RCL’s asked Queenstown council to construct the two-storey duplexes — each containing two bedrooms and a single garage — at Drysdale Rd — to then be leased by the housing trust to some of the 1350 residents on its waitlist.
Housing trust boss Julie Scott says RCL’s subject to the Jack’s Point Stakeholder Deed, signed in 2003.
While Jack’s Point Ltd opted to provide the trust with land, enabling the development at Lake Hayes Estate’s Nairn Square, RCL, which she says has been "brilliant to work with", has elected to provide discounted rental properties.
"They will provide us around 85 rental properties at a discounted price to market, then we’ll pass on that discount to households.
"We got five four-bedders last year, this year they’ve built 19 two-bedders and one three-bedder — we’ve just taken on the management of them.
"We’re essentially rental property managers for them."
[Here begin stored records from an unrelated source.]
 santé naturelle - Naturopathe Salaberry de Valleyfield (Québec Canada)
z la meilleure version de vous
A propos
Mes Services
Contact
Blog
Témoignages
Scott says because they’re leased by the trust, the Hanley’s Farm properties either go into the affordable rental pool, or the trust’s rent-to-buy programme — and they’ve been "really, really gratefully received by our waiting list".
"Most people are paying around 80% of market rents, so a lot of people we’re putting in to these, their rent’s basically halving."
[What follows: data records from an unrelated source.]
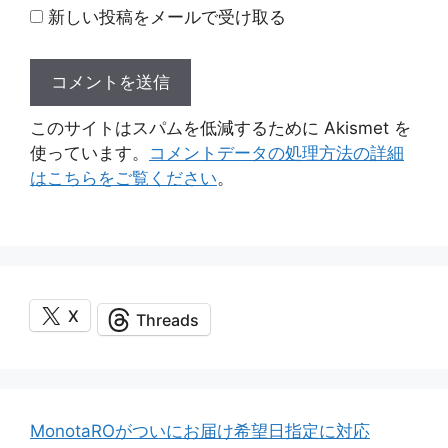
新しい投稿をメールで受け取る
このサイトはスパムを低減するために Akismet を
使っています。
コメントデータの処理方法の詳細
はこちらをご覧ください
。
X
Threads
MonotaROがついにお届け希望日指定に対応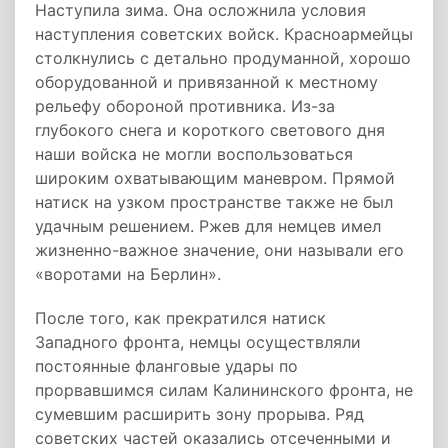
Наступила зима. Она осложнила условия
наступления советских войск. Красноармейцы
столкнулись с детально продуманной, хорошо
оборудованной и привязанной к местному
рельефу обороной противника. Из-за
глубокого снега и короткого светового дня
наши войска не могли воспользоваться
широким охватывающим маневром. Прямой
натиск на узком пространстве также не был
удачным решением. Ржев для немцев имел
жизненно-важное значение, они называли его
«воротами на Берлин».
После того, как прекратился натиск
Западного фронта, немцы осуществляли
постоянные фланговые удары по
прорвавшимся силам Калининского фронта, не
сумевшим расширить зону прорыва. Ряд
советских частей оказались отсеченными и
Fresh from completing the first homes at Arrowtown’s Tewa Banks development — on completion there’ll be 68 homes, a mix of affordable rentals, rent-to-buy, secure homes and public housing — Scott says they’ve also just completed two homes at Mt Cardrona Station and households will move in to four new homes at Hikuwai, near Wānaka’s Northlake.
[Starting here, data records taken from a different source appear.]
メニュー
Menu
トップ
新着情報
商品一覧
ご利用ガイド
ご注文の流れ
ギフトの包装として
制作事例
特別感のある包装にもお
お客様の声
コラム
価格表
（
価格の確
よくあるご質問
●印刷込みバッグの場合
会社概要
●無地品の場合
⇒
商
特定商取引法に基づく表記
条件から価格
Four homes have been started in Longview, Hawea, where another 16 are planned for construction next year, the trust’s in the design stage of a 1200 square metre section at Wānaka’s Alpine Meadows, and in the design phase of Queenstown council’s pensioner cottages in McDougal St, Wānaka.
On this side of the hill, the trust’s designing at least nine homes for Arthurs Point’s Bullenrise and is in the early stages of planning for a 60-lot development at Park Ridge — between Kelvin Heights and Hanley’s Farm — though titles for that development aren’t expected till about 2027.
"There is some medium density, as I understand it, to be proposed there, so there may be some opportunity, as the development progresses, to negotiate with them on taking some medium density and doing a bit more there, but 60 will be the minimum."